This sweet and slightly tangy mug cake is flavored with fresh lemon and a hint of thyme. It's topped with a rich cream cheese glaze and comes together in just 10 minutes.
4.47 from 15 votes
Prep Time 5 minutes
Cook Time 5 minutes
Total Time 10 minutes
Course Dessert
Cuisine American
Servings 1 serving
Calories 434 kcal

Ingredients
 
 

For the Mug Cake:

  • 25 grams almond flour
  • 15 grams powdered erythritol
  • 15 grams butter melted
  • 15 grams full-fat Greek yogurt
  • 1 egg
  • ½ teaspoon vanilla extract
  • ½ teaspoon baking powder
  • ½ teaspoon lemon zest
  • 1 teaspoon lemon juice
  • A few fresh thyme leaves

For the Cream Cheese Glaze:

  • 15 grams cream cheese softened
  • 15 grams heavy whipping cream
  • 5 grams powdered erythritol
  • teaspoon vanilla extract
  • teaspoon lemon zest

Instructions
 

Make the Mug Cake:

  • In a mixing bowl, whisk together the almond flour, erythritol, butter, yogurt, egg, vanilla extract, baking powder, lemon zest, lemon juice, and thyme leaves until smooth and well combined.
  • Pour the batter into a microwave-safe mug or ramekin.

* [DATA]:
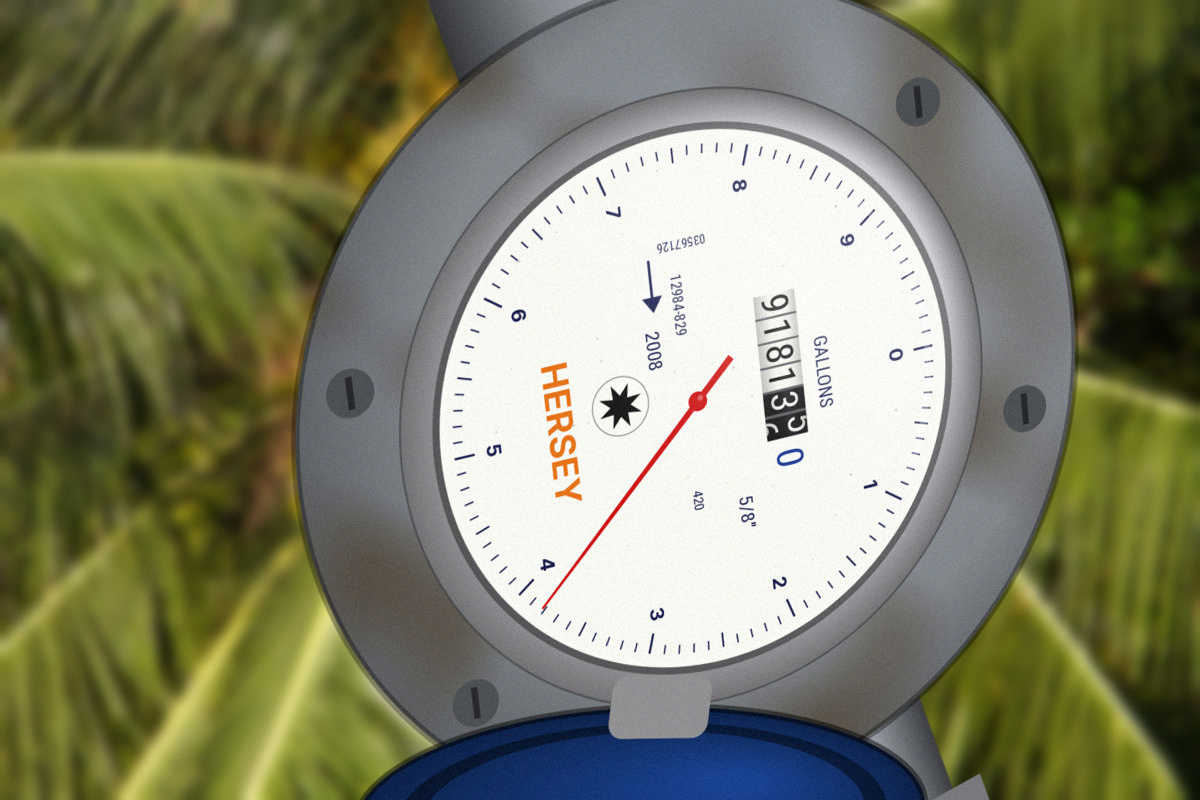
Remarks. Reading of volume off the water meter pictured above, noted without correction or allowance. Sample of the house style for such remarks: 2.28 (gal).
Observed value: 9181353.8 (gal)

--

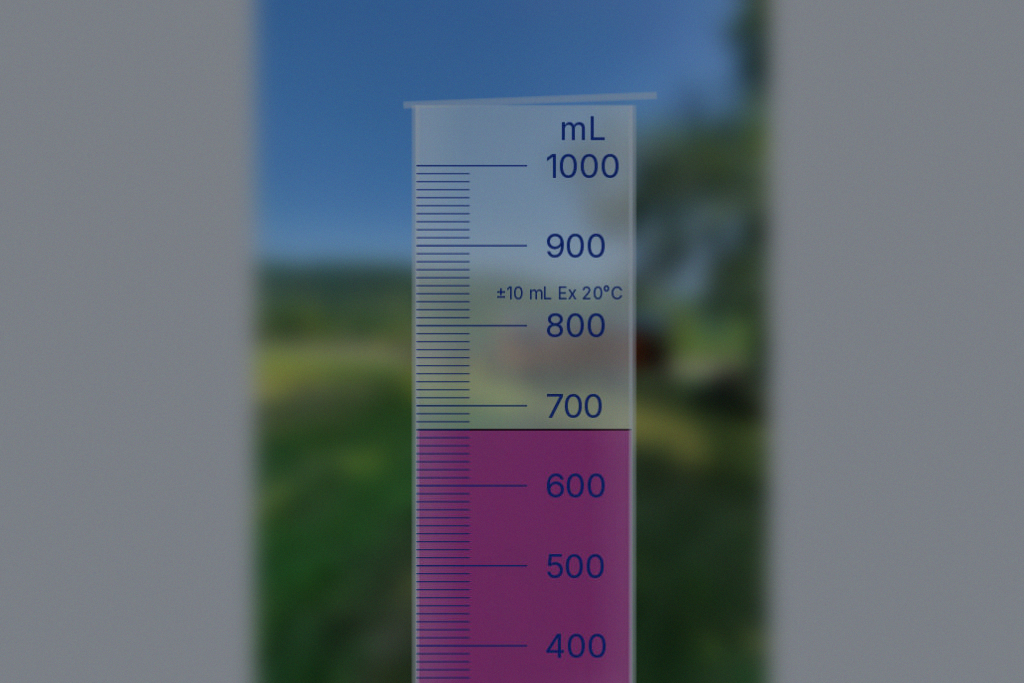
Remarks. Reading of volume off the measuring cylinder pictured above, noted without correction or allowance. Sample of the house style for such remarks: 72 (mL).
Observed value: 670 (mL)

* [YOUR ASSIGNMENT]: Please output the mug cake recipe word for word from "Make the Mug" up to and including "and well combined.".

* [RESULT OF THIS TASK]:
Make the Mug Cake:

  • In a mixing bowl, whisk together the almond flour, erythritol, butter, yogurt, egg, vanilla extract, baking powder, lemon zest, lemon juice, and thyme leaves until smooth and well combined.